The purpose of this example is to trigger an activity depending upon the occurence of one of three events; the arrival of any of two types of messages, or the expiration of a timer.

This could quite easily be hidden behind any interface, be it REST's uniform interface, or WSDL's service-specific interfaces. For example, using the example WSDL above, if the timer expires then some action may be taken, and the state of the service modified such that invoking the inputLineItem or "orderComplete" operations resulted in a "Too bad, timer has passed" fault. Similarly, this could be hidden behind REST's uniform interface by exposing two resources, one which identifies an order to which line items can be added (POSTed), and the other a processing container to which representations of orders can be submitted (POSTed).

Flow

A Flow is a construct that adds concurrency and synchronization capabilities to activities. Most simply, any set of activities nested in a flow element are being declared to be able to execute concurrently. In workflow terms, this would enable "Splits" and "Joins"/"Rendezvous".

From a hypermedia point of view, this is perhaps the most interesting of constructs, as one wouldn't automatically appreciate that the hypermedia application model was rich enough to encapsulate this functionality. I believe it is.

Take the simple example from the BPEL spec;

<sequence>
  <flow>
     <invoke partner="Seller" .../>
     <invoke partner="Shipper" .../>
  </flow>
  <invoke partner="Bank" .../>
</sequence>

This declares that the Seller and Shipper activities can occur concurrently, but that when both are complete, that the Bank activity can occur. This identifies a "Split" at the beginning of the flow, and a "Join" at the end of it.

A hypermedia version of this might proceed as follows;

GET on a URI identifying the composite process

response is a 300, whose body provides URIs to the next steps in each of the Seller and Shipper processes. The semantics of "300" are such that each provided URI is a valid state transition, inducing the desired "Split" semantic (actually, even a 200/2xx may be fine - I'll have to mull that one over).

client proceeds to follow both processes
assuming the Seller process is completed first

client invokes MONITOR on the final URI provided by the Seller process (the URI would identify the Rendezvous with the Shipper process)
at some point, the Shipper process concludes and the service modifies the state of the Rendezvous to indicate a new URI which declares the next state transition in the Sequence
client is notified of updated Rendezvous due to established MONITOR, refreshes it, sees the new URI, and invokes GET on it

client follows next process to conclude Sequence

There's a lot more complexity to Flow that I'm going to skip over for now.
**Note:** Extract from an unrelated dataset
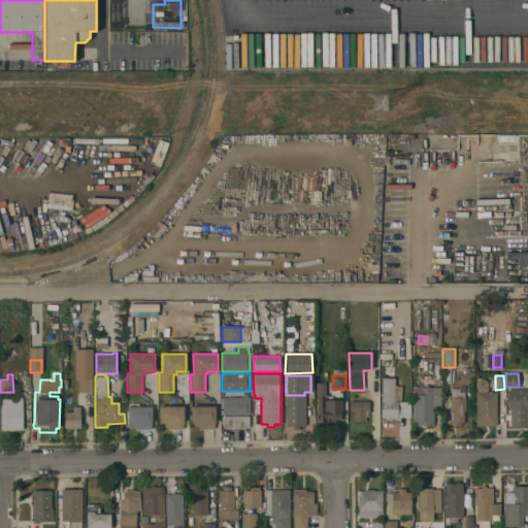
[(92,377),(93,392),(78,392),(78,378),(92,377)]
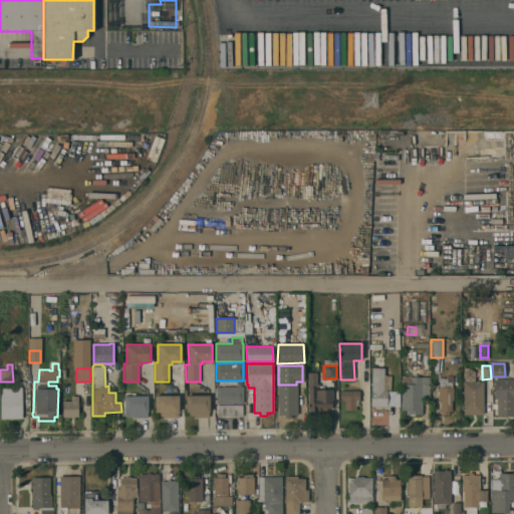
[(372,367),(384,368),(383,390),(388,391),(387,407),(370,407),(372,367)]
If somebody wants to pay me, I'd be happy to finish it. 8-) Suffice it to say that the little used 300 response code is sufficient for enabling "Splits" to occur in a hypermedia application model, and that the to-be-standardized MONITOR HTTP extension (or Waka built-in) would provide the scalable (compared with constant refreshing) ability to enable Rendezvous.

Conclusion

Web services have been lacking an application model since they arrived on the scene a few years ago, and "choreography" solutions are a response to that. For whatever reason, the hypermedia application model used by the Web was rejected, despite, as this paper attempts to lay out, its suitability for the task.

If the issue were as simple as two possible solutions to the same problem, this paper would be nothing more than an interesting comparison. However, a critical point is that the choreography application model requires that implementation details (the business process rules) be exposed as part of the interface. This will make them very brittle should they need to change, as well as drastically increasing the coordination costs of implementing a multi-party process (since the more parties that are in the process, the more agreement that will need to be made). By keeping process implementation details hidden behind the interface, none of those problems exist.